(Records contained in a dataset)
════════════════

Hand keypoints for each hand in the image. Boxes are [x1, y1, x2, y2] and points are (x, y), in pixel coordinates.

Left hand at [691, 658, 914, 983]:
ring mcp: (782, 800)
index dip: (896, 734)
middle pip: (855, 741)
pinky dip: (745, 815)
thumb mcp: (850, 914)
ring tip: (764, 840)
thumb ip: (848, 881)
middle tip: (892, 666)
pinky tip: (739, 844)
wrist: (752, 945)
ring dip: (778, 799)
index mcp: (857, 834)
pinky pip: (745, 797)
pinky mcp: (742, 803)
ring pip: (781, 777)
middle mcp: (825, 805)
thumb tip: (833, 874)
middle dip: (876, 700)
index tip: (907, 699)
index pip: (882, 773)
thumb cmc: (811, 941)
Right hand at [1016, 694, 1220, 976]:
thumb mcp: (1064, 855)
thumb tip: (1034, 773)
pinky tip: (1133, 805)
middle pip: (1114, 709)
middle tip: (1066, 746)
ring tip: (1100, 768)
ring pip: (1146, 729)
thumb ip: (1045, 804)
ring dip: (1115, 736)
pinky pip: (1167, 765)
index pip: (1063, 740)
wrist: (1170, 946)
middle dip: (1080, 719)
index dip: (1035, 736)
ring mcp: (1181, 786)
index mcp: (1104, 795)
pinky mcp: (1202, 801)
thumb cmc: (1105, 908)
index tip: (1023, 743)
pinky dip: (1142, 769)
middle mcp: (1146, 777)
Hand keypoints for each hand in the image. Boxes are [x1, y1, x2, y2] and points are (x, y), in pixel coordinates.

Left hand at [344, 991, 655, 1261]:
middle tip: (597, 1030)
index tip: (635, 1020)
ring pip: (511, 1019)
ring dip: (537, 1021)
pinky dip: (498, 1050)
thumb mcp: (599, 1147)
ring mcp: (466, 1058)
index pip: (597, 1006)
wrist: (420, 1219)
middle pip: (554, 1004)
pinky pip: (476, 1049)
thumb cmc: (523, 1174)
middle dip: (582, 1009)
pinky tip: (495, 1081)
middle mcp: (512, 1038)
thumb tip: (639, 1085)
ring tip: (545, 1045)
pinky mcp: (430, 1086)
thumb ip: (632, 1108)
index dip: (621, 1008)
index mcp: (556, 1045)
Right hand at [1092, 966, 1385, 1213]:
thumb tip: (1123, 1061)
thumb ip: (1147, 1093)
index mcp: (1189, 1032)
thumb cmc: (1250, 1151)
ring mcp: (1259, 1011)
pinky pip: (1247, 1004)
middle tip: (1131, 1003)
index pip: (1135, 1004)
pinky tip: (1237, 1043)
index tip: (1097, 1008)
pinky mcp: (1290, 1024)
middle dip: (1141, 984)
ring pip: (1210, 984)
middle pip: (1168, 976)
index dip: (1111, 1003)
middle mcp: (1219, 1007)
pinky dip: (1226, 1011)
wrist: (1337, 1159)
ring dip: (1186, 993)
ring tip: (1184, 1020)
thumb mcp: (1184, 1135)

════════════════

**INSTRUCTIONS FOR THE TASK**
Restate the records word for word, keeping every line.

**RESULT OF THIS TASK**
Hand keypoints for each hand in the image. Boxes are [x1, y1, x2, y2] and points are (x, y), in pixel coordinates.

Left hand at [691, 658, 914, 983]:
ring mcp: (782, 800)
index dip: (896, 734)
middle pip: (855, 741)
pinky dip: (745, 815)
thumb mcp: (850, 914)
ring tip: (764, 840)
thumb ip: (848, 881)
middle tip: (892, 666)
pinky tip: (739, 844)
wrist: (752, 945)
ring dip: (778, 799)
index mcp: (857, 834)
pinky pip: (745, 797)
pinky mcp: (742, 803)
ring pip: (781, 777)
middle mcp: (825, 805)
thumb tip: (833, 874)
middle dip: (876, 700)
index tip: (907, 699)
index pip: (882, 773)
thumb cmc: (811, 941)
Right hand at [1016, 694, 1220, 976]:
thumb mcp: (1064, 855)
thumb tip: (1034, 773)
pinky tip: (1133, 805)
middle pip: (1114, 709)
middle tip: (1066, 746)
ring tip: (1100, 768)
ring pip: (1146, 729)
thumb ip: (1045, 804)
ring dip: (1115, 736)
pinky pip: (1167, 765)
index pip: (1063, 740)
wrist: (1170, 946)
middle dip: (1080, 719)
index dip: (1035, 736)
ring mcp: (1181, 786)
index mcp: (1104, 795)
pinky mcp: (1202, 801)
thumb cmc: (1105, 908)
index tip: (1023, 743)
pinky dip: (1142, 769)
middle mcp: (1146, 777)
Hand keypoints for each hand in the image. Boxes are [x1, y1, x2, y2] and points are (x, y), in pixel coordinates.

Left hand at [344, 991, 655, 1261]:
middle tip: (597, 1030)
index tip: (635, 1020)
ring pip: (511, 1019)
ring dip: (537, 1021)
pinky dip: (498, 1050)
thumb mcp: (599, 1147)
ring mcp: (466, 1058)
index pip: (597, 1006)
wrist: (420, 1219)
middle pip: (554, 1004)
pinky pip: (476, 1049)
thumb cmc: (523, 1174)
middle dip: (582, 1009)
pinky tip: (495, 1081)
middle mcp: (512, 1038)
thumb tip: (639, 1085)
ring tip: (545, 1045)
pinky mcp: (430, 1086)
thumb ip: (632, 1108)
index dip: (621, 1008)
index mcp: (556, 1045)
Right hand at [1092, 966, 1385, 1213]:
thumb tip: (1123, 1061)
thumb ip: (1147, 1093)
index mcp: (1189, 1032)
thumb cmc: (1250, 1151)
ring mcp: (1259, 1011)
pinky pip: (1247, 1004)
middle tip: (1131, 1003)
index pip: (1135, 1004)
pinky tip: (1237, 1043)
index tip: (1097, 1008)
pinky mcp: (1290, 1024)
middle dip: (1141, 984)
ring pip: (1210, 984)
middle pip: (1168, 976)
index dip: (1111, 1003)
middle mcp: (1219, 1007)
pinky dip: (1226, 1011)
wrist: (1337, 1159)
ring dip: (1186, 993)
ring tip: (1184, 1020)
thumb mcp: (1184, 1135)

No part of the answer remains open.